The DEA began investigating Juan Orlando Hernandez as early as 2014, according to Lobo. That year, he and the military commander Julian Pacheco Tinoco had a series of meetings to discuss using military intelligence to protect drug routes. On the third meeting, when Lobo introduced him to two Mexican traffickers linked to the Sinaloa Cartel, Pacheco Tinoco stormed out of the room. He recognized the traffickers as DEA informants.
Although several office-based research analysts spoke to the court, no active DEA field agents working in Honduras testified.
The US continued to provide security aid to Honduras until 2020, funneling weapons, training and technologies while sponsoring “depuraciones”, or cleanups, of the police.
“Juan Orlando said he did a cleanup of the National Police and military police, but that was totally false. It wasn’t true,” Martinez told Al Jazeera.
“What they did do was get rid of honest people who did serve the people and leave only the police who would do the work of pushing drugs, allowing drugs to move.”

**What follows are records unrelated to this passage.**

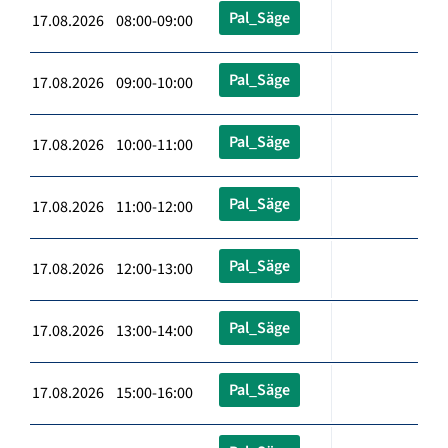
Pal_Säge
17.08.2026 08:00-09:00
Pal_Säge
17.08.2026 09:00-10:00
Pal_Säge
17.08.2026 10:00-11:00
Pal_Säge
17.08.2026 11:00-12:00
Pal_Säge
17.08.2026 12:00-13:00
Pal_Säge
17.08.2026 13:00-14:00
Pal_Säge
17.08.2026 15:00-16:00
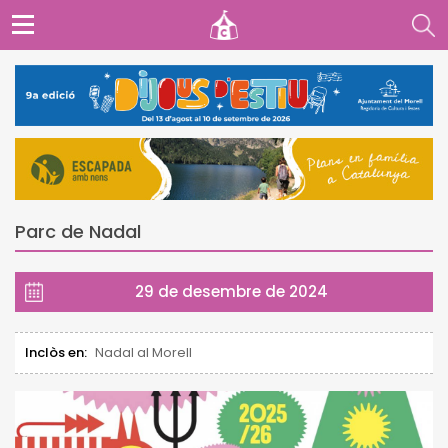
Parc de Nadal
29 de desembre de 2024
Inclòs en:
Nadal al Morell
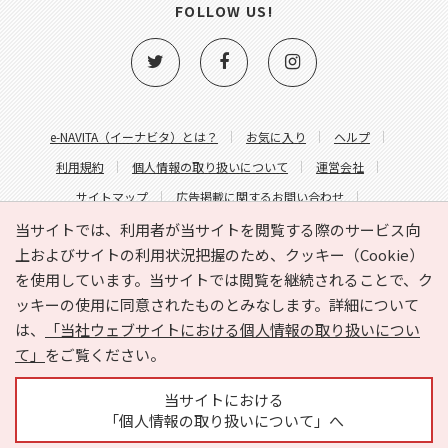
FOLLOW US!
e-NAVITA（イーナビタ）とは？
お気に入り
ヘルプ
利用規約
個人情報の取り扱いについて
運営会社
サイトマップ
広告掲載に関するお問い合わせ
サイトの内容に関するお問い合わせ
当サイトでは、利用者が当サイトを閲覧する際のサービス向
上およびサイトの利用状況把握のため、クッキー（Cookie）
を使用しています。当サイトでは閲覧を継続されることで、ク
ッキーの使用に同意されたものとみなします。詳細について
は、
「当社ウェブサイトにおける個人情報の取り扱いについ
て」
をご覧ください。
Copyright © HYOJITO.Co.,Ltd. All Rights Reserved.
当サイトにおける
「個人情報の取り扱いについて」へ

What is not often said publicly is the role that the US played in Hondurans’ suffering. Cold War warriors in Washington dubbed the Central American nation the “USS Honduras” in reference to its use by the CIA as a staging ground to launch attacks against Nicaragua’s leftist government. Similarly, a CIA-trained paramilitary group known as Battalion 316 tortured and killed leftist Hondurans.
And more recently, US President Barack Obama’s administration was ambivalent in opposing the 2009 coup that toppled moderate President Manuel Zelaya after he had raised Honduras’s minimum monthly wage to a modest $300.
The legacy of US meddling in Honduras, many say, is a nation that struggles to govern itself.
“It’s good to have justice,” Alexis Castellanos, a Honduran immigrant living in New York, said amid the din of shouting and singing at Columbus Park following the verdict, “but it’s a little bit sad that we need to do it here. We can’t have justice in our own country.”